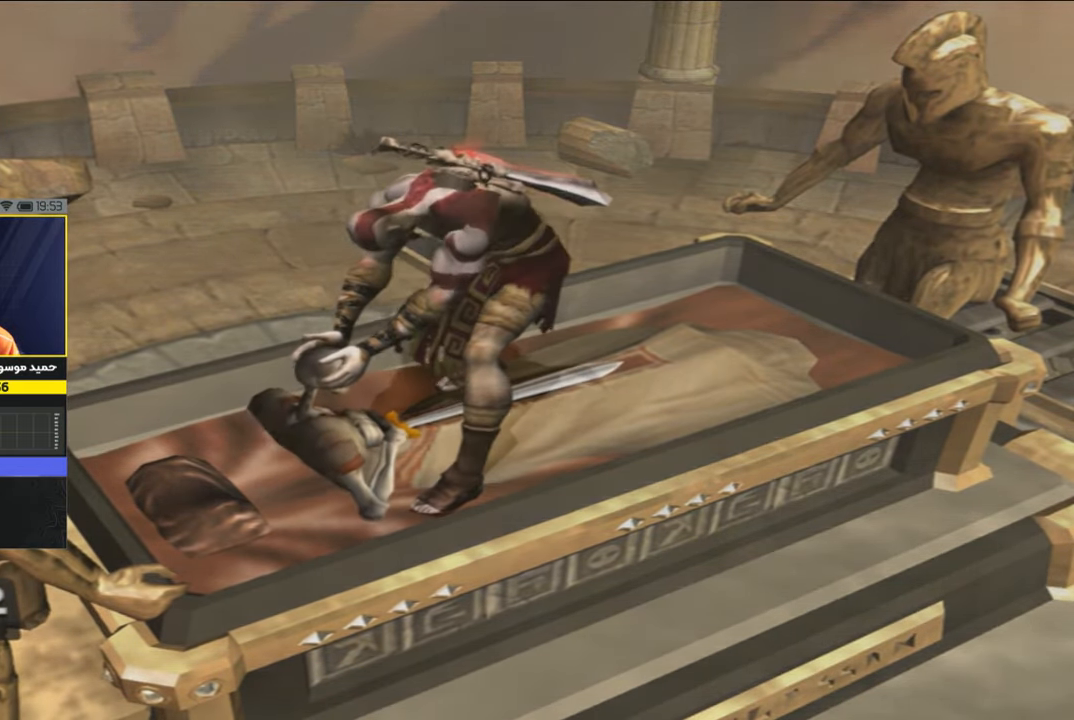
{"buttons": ["R1"], "left_stick": "center", "right_stick": "center", "events": [[50, "R1", "down"], [117, "R1", "up"], [184, "R1", "down"], [284, "R1", "up"], [350, "R1", "down"], [384, "R1", "up"], [484, "R1", "down"]]}
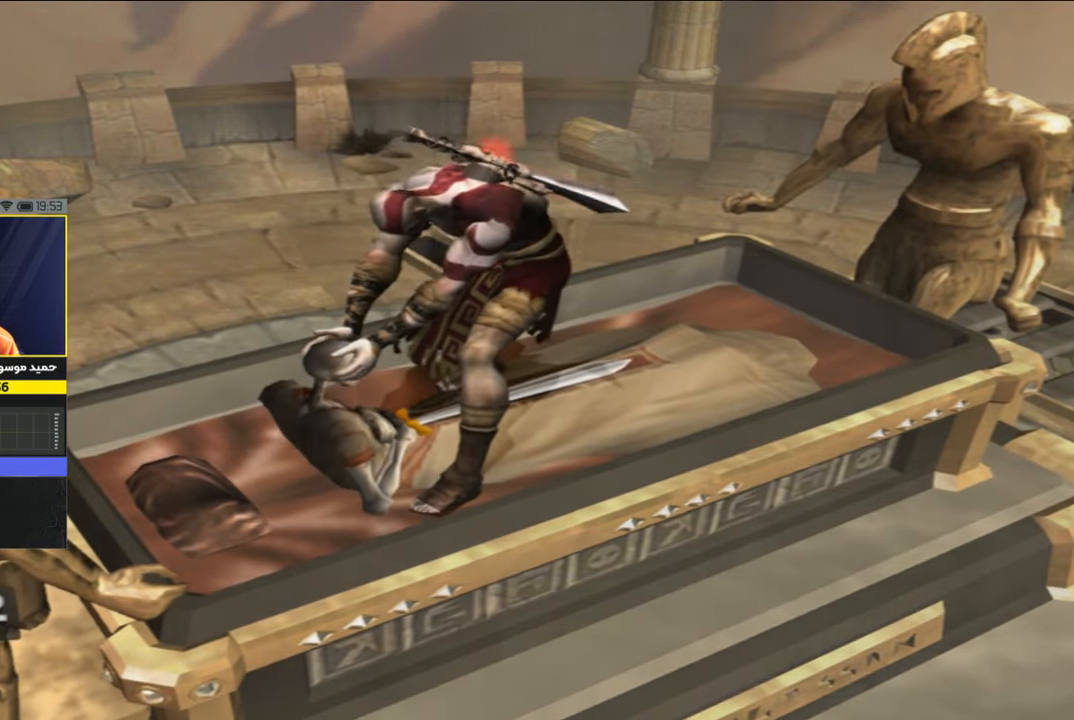
{"buttons": [], "left_stick": "center", "right_stick": "center", "events": [[50, "R1", "up"], [84, "R1", "down"], [217, "R1", "up"], [284, "R1", "down"], [350, "R1", "up"], [417, "R1", "down"], [484, "R1", "up"]]}
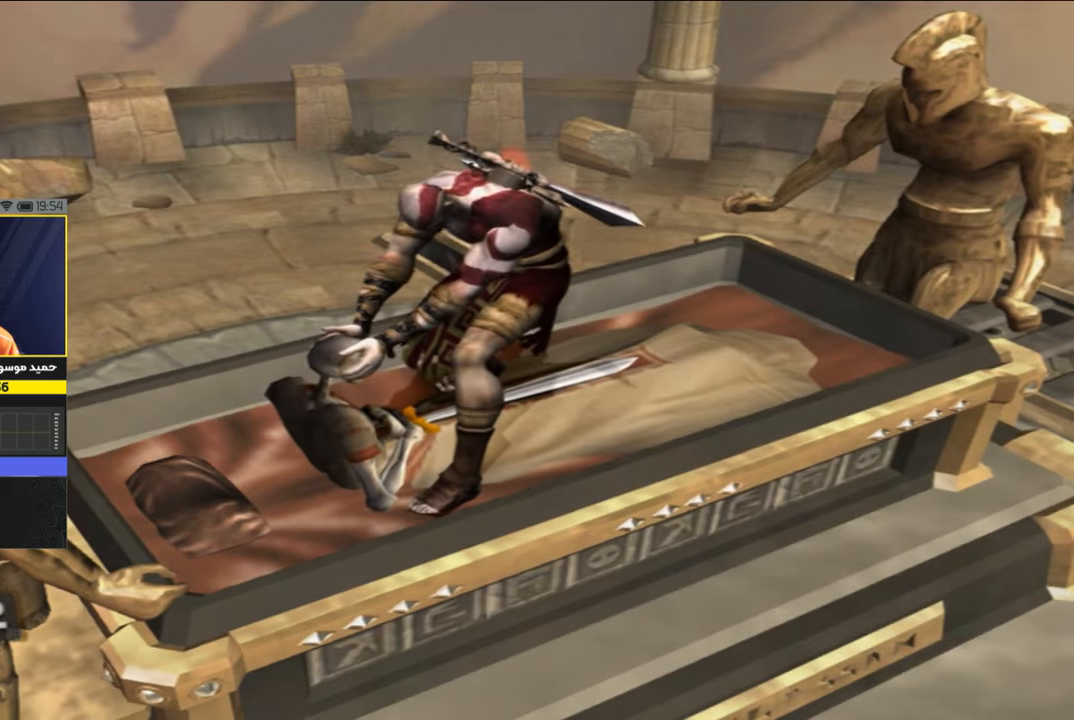
{"buttons": [], "left_stick": "center", "right_stick": "center", "events": [[84, "R1", "down"], [150, "R1", "up"], [184, "R1", "down"], [284, "R1", "up"], [384, "R1", "down"], [450, "R1", "up"]]}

# # # #

### Task to carry out
Would you copy all of the data exactly? Keep the pictures out of it.

### The answer
{"buttons": ["R1"], "left_stick": "center", "right_stick": "center", "events": [[50, "R1", "down"], [117, "R1", "up"], [184, "R1", "down"], [284, "R1", "up"], [350, "R1", "down"], [384, "R1", "up"], [484, "R1", "down"]]}
{"buttons": [], "left_stick": "center", "right_stick": "center", "events": [[50, "R1", "up"], [84, "R1", "down"], [217, "R1", "up"], [284, "R1", "down"], [350, "R1", "up"], [417, "R1", "down"], [484, "R1", "up"]]}
{"buttons": [], "left_stick": "center", "right_stick": "center", "events": [[84, "R1", "down"], [150, "R1", "up"], [184, "R1", "down"], [284, "R1", "up"], [384, "R1", "down"], [450, "R1", "up"]]}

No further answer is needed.